The biggest jump, however, was in PG-13-rated biographical dramas, which saw scenes involving tobacco skyrocket by 233 percent between 2010 and 2018. Those dramas accounted for 82 percent of all tobacco incidents in PG-13-rated movies in 2018.

CDC
Interestingly, most of the characters shown using tobacco products in biographical dramas were fictional characters inserted into the stories, not people who actually existed.

The study also found that the changes between 2010 and 2018 in the number of youth-rated movies with tobacco-use scenes varied widely by movie company.

“During this period, tobacco incidents dropped from 10 to zero in movies from Disney and from 115 to zero in Viacom movies, and declined from 198 to 86 in Sony movies,” the CDC researchers write.

Number of tobacco incidents in PG-13–rated movies, by genre — United States, 2010–2018
CDC
Number of tobacco incidents in PG-13–rated movies, by genre — United States, 2010–2018
But those declines were more than offset by what was happening in movies released by other companies. Between 2010 and 2018, scenes depicting tobacco use climbed by 200 percent (96 to 327) in Fox youth-rated movies, for example, by 600 percent (four to 29) in Time Warner youth-rated movies, and by a whopping 2,900 percent (19 to 573) in Comcast youth-rated movies.

Change could save lives

The CDC researchers urge the movie industry to take steps to reduce the exposure of young people to tobacco imagery.

As a starting point, “studios could limit tobacco use in biographical dramas to real persons who actually used tobacco,” they write.
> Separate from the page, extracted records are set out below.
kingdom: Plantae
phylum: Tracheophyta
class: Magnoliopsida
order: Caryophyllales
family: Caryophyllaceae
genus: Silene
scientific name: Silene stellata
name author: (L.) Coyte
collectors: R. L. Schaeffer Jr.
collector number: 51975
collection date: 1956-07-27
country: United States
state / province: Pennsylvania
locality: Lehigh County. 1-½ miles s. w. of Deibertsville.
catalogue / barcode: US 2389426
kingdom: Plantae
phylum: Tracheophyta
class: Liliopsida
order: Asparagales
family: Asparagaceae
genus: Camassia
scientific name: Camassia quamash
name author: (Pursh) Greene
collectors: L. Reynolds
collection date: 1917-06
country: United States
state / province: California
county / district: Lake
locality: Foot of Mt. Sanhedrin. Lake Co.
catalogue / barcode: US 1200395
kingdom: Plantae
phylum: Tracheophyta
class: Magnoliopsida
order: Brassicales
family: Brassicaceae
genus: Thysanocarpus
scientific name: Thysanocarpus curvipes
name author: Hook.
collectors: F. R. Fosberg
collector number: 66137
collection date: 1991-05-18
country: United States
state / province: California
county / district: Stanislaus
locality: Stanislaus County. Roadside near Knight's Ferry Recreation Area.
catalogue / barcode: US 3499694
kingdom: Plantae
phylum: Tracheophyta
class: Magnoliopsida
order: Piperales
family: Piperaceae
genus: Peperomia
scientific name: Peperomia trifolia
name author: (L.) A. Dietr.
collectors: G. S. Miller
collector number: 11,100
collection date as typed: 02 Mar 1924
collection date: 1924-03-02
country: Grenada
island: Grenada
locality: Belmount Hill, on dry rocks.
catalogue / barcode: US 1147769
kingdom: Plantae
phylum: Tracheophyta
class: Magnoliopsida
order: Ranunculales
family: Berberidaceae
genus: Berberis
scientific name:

The researchers also join other anti-smoking advocates in a call for changes in the way movies are rated.

“Assigning all movies with tobacco incidents an R rating could eliminate tobacco product imagery from youth-rated films, which could further reduce initiation of tobacco product use among U.S. youths,” they stress.

And that would save lives. Movies with smoking will lead to 2 million smoking deaths among today’s youth, according to researchers for the University of California, San Francisco’s Smoke-Free Movies project. If all movies with smoking were given an R rating, those deaths would be cut in half, by 1 million, the UCSF researchers add.

FMI:  The CDC study was published in the agency’s Morbidity and Mortality Weekly Report, where it can be read in full.

Comments (1)

  1. Submitted by Jonathan Polansky on 11/04/2019 - 11:17 am.

    Ms. Perry got behind the statistics and captured the public health community’s frustration with the entertainment industry’s passive-aggressive response on movie smoking.

    One would expect quicker action, especially given how long the studios eagerly — and covertly — cooperated with the tobacco industry. (For that history, see UCSF’s bit.ly/BT-Hwood-timeline.)

    As a co-author of the report, I also appreciate Minnesota Attorney General Keith Ellison’s joining with 42 other AGs this year to challenge streaming companies on their tobacco depiction practices.